Mardis admires the way Miles went about building the program. It began with creating a culture of accountability, he said.

“There was all sorts of disciplinary things. If you weren’t doing something in study tables right, we had a policy that if someone got in trouble, the first strike [the consequences] was on them, second strike was on the position group, third strike was on the whole side of the ball. People keep messing up, sometimes you have to let people go. He was fair, he was consistent, he set ground rules. You knew you weren’t supposed to break those.”

While ISU didn’t win a championship during Miles’ tenure, it was impressive to go from a team getting blown out every Saturday to a team capable of knocking off teams like No. 1-ranked North Dakota State.

“He took it step by step. He taught us how to compete, then he taught us how to win, then to compete to win, then to win is expected, then to win for championships,” Mardis said. “ He took it step by step. It was a great way to approach the program, because we needed that. He’s just got monumental stature here at Indiana State too. He rebuilt the program, and he’s a great guy too.”

Mardis said he’s developed as a player and a leader at ISU.

“Skill-wise, from the very beginning, coach [Miles] said ‘Hey you’re not fast enough, you’re not strong enough, you need to work on these certain things.’ I was coming in as an 18-year-old and I was getting to play against some 23-year-olds. It took dedication and hard work to get where I wanted to be. That helped out a lot as far as being able to help the team on the field.

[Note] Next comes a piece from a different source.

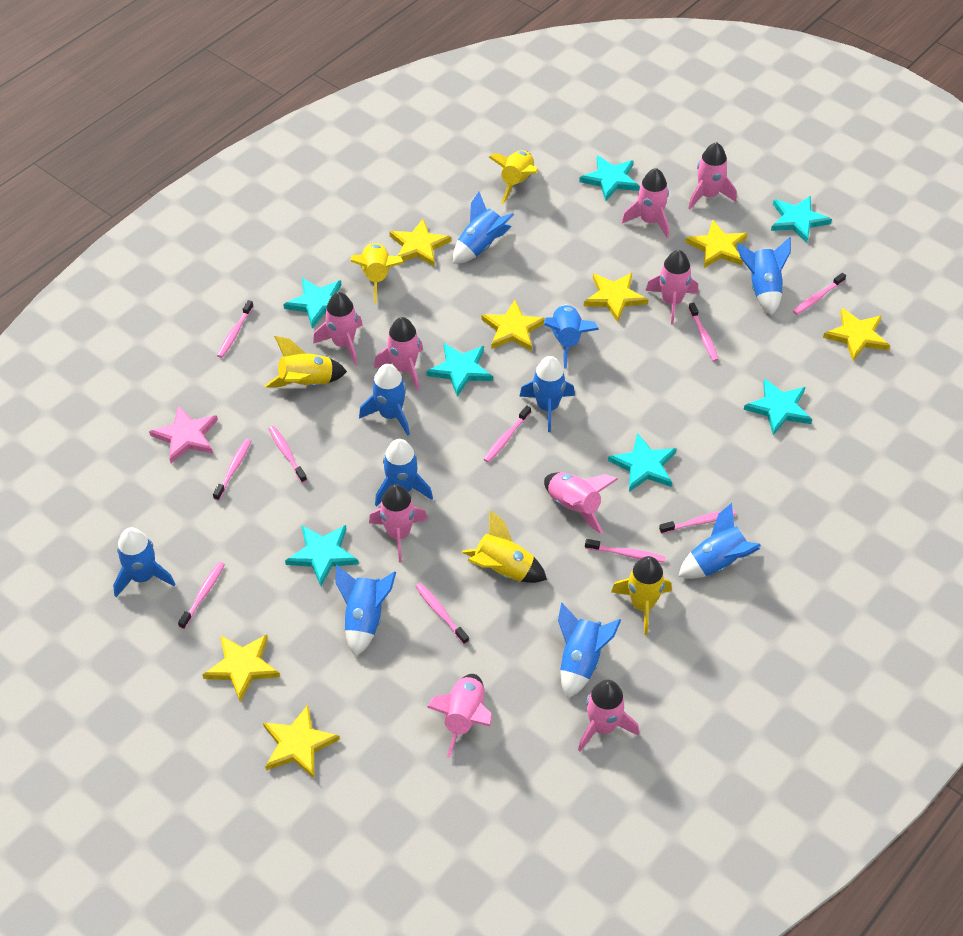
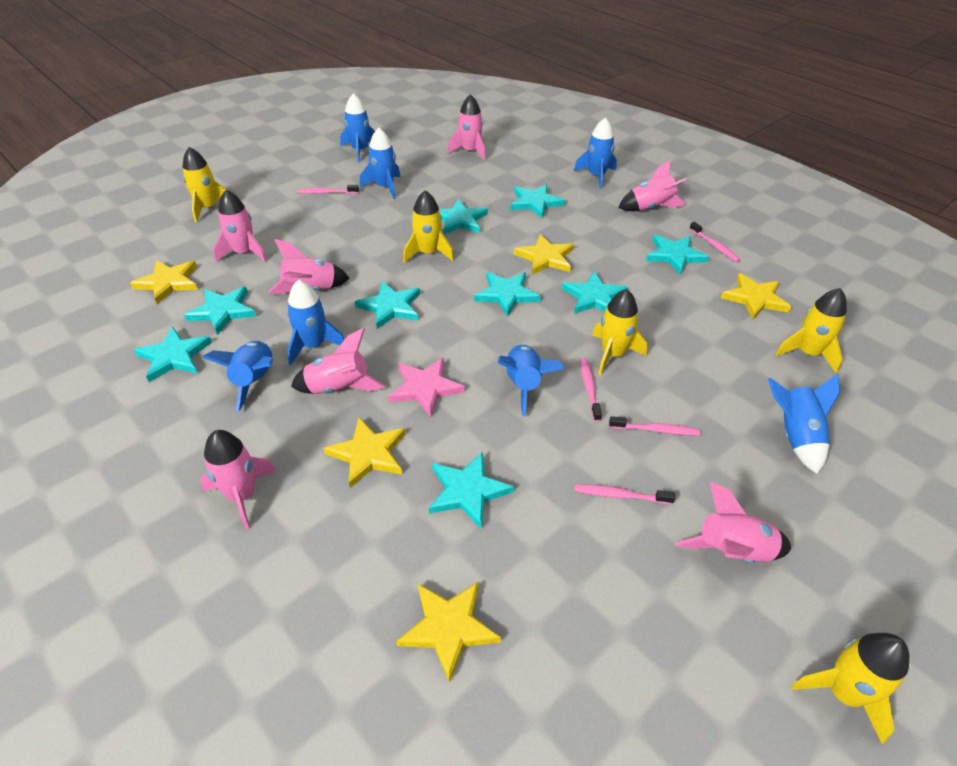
blue rocket: 10 -> 7
pink rocket: 9 -> 7
pink toothbrush: 10 -> 5
turquoise star: 7 -> 9
yellow star: 7 -> 5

“Leadership, I’ve been here for four years and I’ve seen people try to be good leaders … people that are successful at leading the team and some that aren’t. To really lead a team, you have to lead by example more than anything. You’ve got to do the right thing, you’ve got to be where you’re supposed to be and you’ve got to perform well on the field. When you do all those things right, people respect you. And respect is one of the biggest things to being a leader. People have to respect you as a person and as a player. That helped me perform well on the field too.”